CRÓNICA DE OPINIÃO
por João Bárbara
(Membro do Movimento dos Cidadãos pela Arrábida)
O charme (pouco) discreto da hipocrisia
A visita surpresa efectuada ao Outão pelo Ministro do Ambiente José Sócrates, a propósito do desmantelamento da fábrica velha e de um suposto programa de requalificação ambiental promovido pela empresa Secil, teve os contornos de uma manobra mediática de charme, ao mesmo tempo reveladora de uma hipocrisia sem limites.
Hipócrita, porque se sabe que a fábrica velha já está desactivada há muitos anos. De modo que desmantelá-la agora não é fazer favor a ninguém.
Hipócrita, porque a Secil e o Ministro sabem que do ponto de vista contratual, a Secil está obrigada a reflorestar a imensa área que destruiu.

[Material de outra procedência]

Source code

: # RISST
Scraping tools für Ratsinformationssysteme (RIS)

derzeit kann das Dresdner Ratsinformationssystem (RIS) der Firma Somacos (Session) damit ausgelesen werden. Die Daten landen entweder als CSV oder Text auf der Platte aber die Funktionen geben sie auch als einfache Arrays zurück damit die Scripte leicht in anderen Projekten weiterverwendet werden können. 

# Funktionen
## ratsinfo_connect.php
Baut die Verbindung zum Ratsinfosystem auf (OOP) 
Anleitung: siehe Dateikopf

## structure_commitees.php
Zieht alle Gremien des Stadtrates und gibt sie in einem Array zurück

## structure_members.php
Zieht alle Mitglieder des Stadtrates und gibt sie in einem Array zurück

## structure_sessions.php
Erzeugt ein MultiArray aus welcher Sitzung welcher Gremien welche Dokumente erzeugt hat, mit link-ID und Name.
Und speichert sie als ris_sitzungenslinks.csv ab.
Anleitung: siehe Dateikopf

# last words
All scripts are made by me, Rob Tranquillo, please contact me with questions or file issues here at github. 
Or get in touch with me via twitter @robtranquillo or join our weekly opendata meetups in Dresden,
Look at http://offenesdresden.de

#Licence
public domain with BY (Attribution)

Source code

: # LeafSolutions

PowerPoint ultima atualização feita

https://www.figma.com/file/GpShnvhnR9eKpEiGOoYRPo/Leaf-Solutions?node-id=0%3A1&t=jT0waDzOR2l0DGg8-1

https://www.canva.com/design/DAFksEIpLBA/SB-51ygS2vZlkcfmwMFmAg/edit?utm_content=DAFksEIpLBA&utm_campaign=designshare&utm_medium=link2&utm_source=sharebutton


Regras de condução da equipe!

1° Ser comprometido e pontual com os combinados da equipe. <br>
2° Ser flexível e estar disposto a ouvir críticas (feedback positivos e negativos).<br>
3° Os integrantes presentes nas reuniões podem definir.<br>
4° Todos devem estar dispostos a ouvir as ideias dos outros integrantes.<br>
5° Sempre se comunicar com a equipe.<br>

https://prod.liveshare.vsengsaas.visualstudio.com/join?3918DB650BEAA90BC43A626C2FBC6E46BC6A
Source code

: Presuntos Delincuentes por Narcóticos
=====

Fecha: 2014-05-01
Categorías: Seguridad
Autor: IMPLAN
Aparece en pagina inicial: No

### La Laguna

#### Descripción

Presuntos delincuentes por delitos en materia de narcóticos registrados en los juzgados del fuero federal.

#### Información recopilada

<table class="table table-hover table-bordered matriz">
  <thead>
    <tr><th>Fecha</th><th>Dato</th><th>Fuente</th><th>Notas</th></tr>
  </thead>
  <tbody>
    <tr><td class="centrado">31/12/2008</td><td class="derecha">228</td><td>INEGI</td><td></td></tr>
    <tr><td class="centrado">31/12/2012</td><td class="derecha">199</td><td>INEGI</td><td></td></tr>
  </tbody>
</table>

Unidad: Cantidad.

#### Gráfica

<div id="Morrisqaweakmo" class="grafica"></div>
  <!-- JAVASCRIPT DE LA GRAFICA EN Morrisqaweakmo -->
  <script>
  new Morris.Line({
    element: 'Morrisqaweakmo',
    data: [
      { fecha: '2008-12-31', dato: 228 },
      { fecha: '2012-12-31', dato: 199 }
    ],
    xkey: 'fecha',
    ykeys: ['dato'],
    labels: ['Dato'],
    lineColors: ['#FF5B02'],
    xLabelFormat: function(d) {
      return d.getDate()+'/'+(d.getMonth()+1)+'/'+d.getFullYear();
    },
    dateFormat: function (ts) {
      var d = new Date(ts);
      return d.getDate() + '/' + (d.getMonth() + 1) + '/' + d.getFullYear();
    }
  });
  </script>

Hipócrita, porque não há requalificação possível para reparar todos os danos que a Secil causou à Serra da Arrábida, que é parte integrante de um parque natural inscrito na rede Natura 2000.
Hipócrita, quando se pretende apresentar a co–incineração de resíduos industriais tóxicos e perigosos como parte integrante desse processo de requalificação.
Hipócrita, porque a Secil sabe e o Ministro também, e se não sabe devia saber, que a Secil está a fazer descargas supostamente ilegais de carvão e de clinquer no cais das antigas instalações da Eurominas (a montante no rio, perto da Setenave ), e não o faz no seu próprio cais porque ( como é um processo muito poluente) perderia a classificação ISO 9000, que como se sabe, foi um dos critérios que fez com a co-incineração lhe fosse atribuída.
Hipócrita, quando se sabe que a Secil foi uma das empresas que financiou o Partido Socialista. Partido que está actualmente no Governo, na autarquia de Setúbal e a que o Ministro Sócrates pertence. Questionado sobre esta matéria o Sr. Queirós Pereira, administrador da Secil, diz que está tudo legal e que a Secil financia os partidos que têm um projecto de sociedade mais de acordo os seus ideais. Esclarecedor! ( Supõe-se que um dos ideais de sociedade do Partido Socialista que A Secil compartilha, é o de colocar co-incineradoras em parques naturais).
Hipócrita, porque resulta claro que ninguém optará por Setúbal como destino turístico, quando souber que na região está instalada uma co-incineradora de resíduos tóxicos e perigosos.
Hipócrita e arrogante, a atitude do Ministro quando considera a co-incineração um facto consumado. Ora, numa altura em que se está em fase de consulta pública, é caso para perguntar para o que é que esta serve?
Finalmente hipócrita, porque pretendendo-se requalificadora, não se percebe como é que um sistema de co-incineração de resíduos tóxicos e perigosos se irá compatibilizar com o desenvolvimento sustentado da região. Para mais quando se sabe que estão projectadas uma série de industrias químicas tóxicas para a zona da Sapec ( mais ou menos subsidiárias da co-incineração), como é o caso do Aterro de Resíduos Industriais e outras como o Terminal de Líquidos a Granel, a Lisnave, a Quimigal, a Tecnogomes, etc.
Com tanta e óbvia hipocrisia, estou certo que a população de Setúbal e dos concelhos envolventes não se deixarão envolver por cantos de sereias tão desafinados e saberão dar a resposta adequada no momento oportuno.